The issue of whether Mr Wong would still be entitled to the Compensation given that the restrictive covenants were invalid. The statement that the Compensation was promised in exchange merely or mostly for the restrictive covenants was a fact that had to be claim; the legal consequence if some of the restrictive covenants were found to be invalid did not have to be claim: at .Mr Wong would have been entitled to try to pursue other claims on different causes of action. It was impossible to conclude that he had not been prejudiced. The court would not exercise its discretionary jurisdiction in favour of MF for raising the issue, which it had not claimed. There was no provision in the TA which stated that the Compensation would not be payable if any of the covenants were held to be invalid.
Besides, in the case of Mano Vikrant Singh v Cargill TSF Asia PteLtd[2011] SGHC 241 - [2012] 1 SLR 311, the defendant was previously employed the plaintiff Mr Mano as a senior trader who was involved in the Trade and Structured Finance ("TSF") business which involved leveraging on trade flows between countries to customise cross-border financing solutions which referred as "Structured Solutions". The plaintiff's role in the defendant's TSF business was as an "initiator" or "structurer" of the Structured Solutions.The plaintiff and defendant also entered into an agreement not to compete with TSF for a period of one year once after his termination with TSF.
The defendant also provided that 50% of individual incentive in the individual incentive award plan. However, the terms of conditions of Incentive Award Plan Terms (T&Cs) claimed to forfeit the Deferred Incentive Payments if the employee continued a profession within the industry outside of the defendant within two years from end of his employment unless his termination was by cause of death or disability.

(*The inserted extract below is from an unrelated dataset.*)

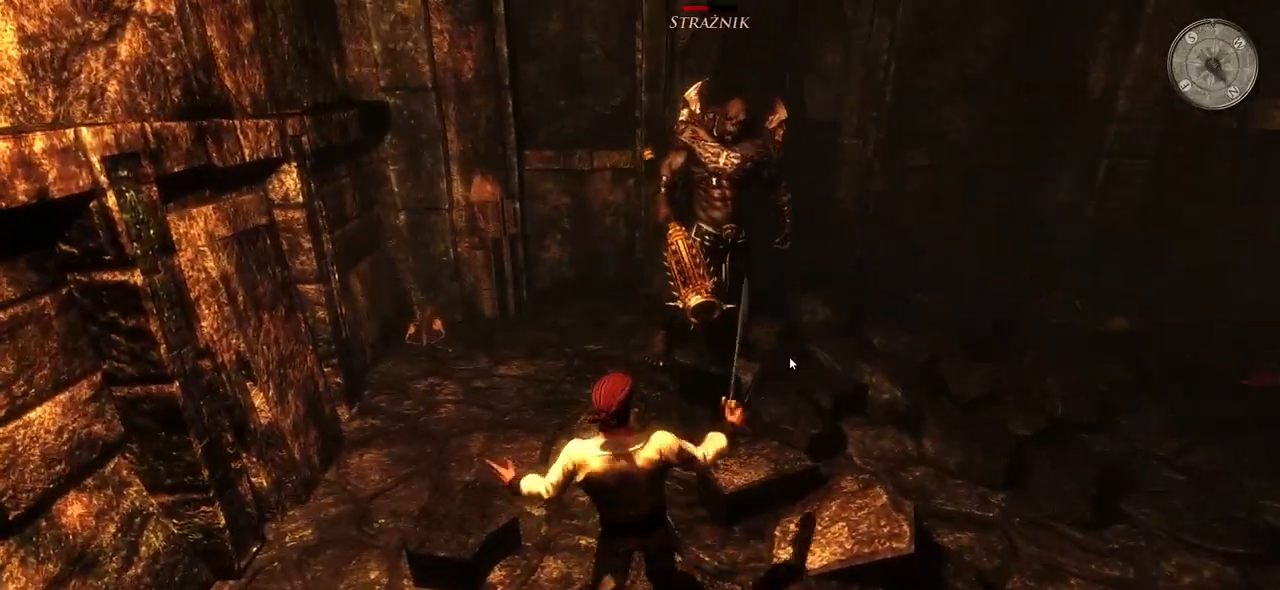
{"keys": ["s"], "mouse": [], "events": [[40, "mouse_left", "up"], [460, "s", "down"]]}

The plaintiff resigned and the defendant accepted the resignation but the defendant claimed that the plaintiff in organised a business which breached the Forfeiture Provision. Therefore, he was not qualified to the balance of the Deferred Incentive Payments and the amount of outstanding Deferred Incentive Payments remaining on the plaintiff's account was US$1,741,894 which accrued interest was excluded.The plaintiff then brought this conflict to seek a declaration that the Forfeiture Provision was invalid and sought the payment of the sum of US$1,741,894 and contractual interest.
It was held that the Forfeiture Provision was unreasonable and unenforceable in restraint of trade. Firstly, the Forfeiture Provision covered duration of two years while Non-Compete Agreement restrained competition for one year. Besides, the Forfeiture Provision did not have any area limit whilethe Non-Compete Agreement was bounded to countries in actual place of business by defendant.
Lastly, Incentive Award Plan unenforceable for lack of consideration. In the court's view, the Deferred Incentive Payments did not considered the Forfeiture mainly. The Incentive Award Plan T&Cs stated where the payments were based on individual, team and business unit results. The Forfeiture Provision might have formed a part of the consideration for the Deferred Incentive Payments but it certainly could not be said to be substantially the main consideration given the support of the Incentive Award Plan.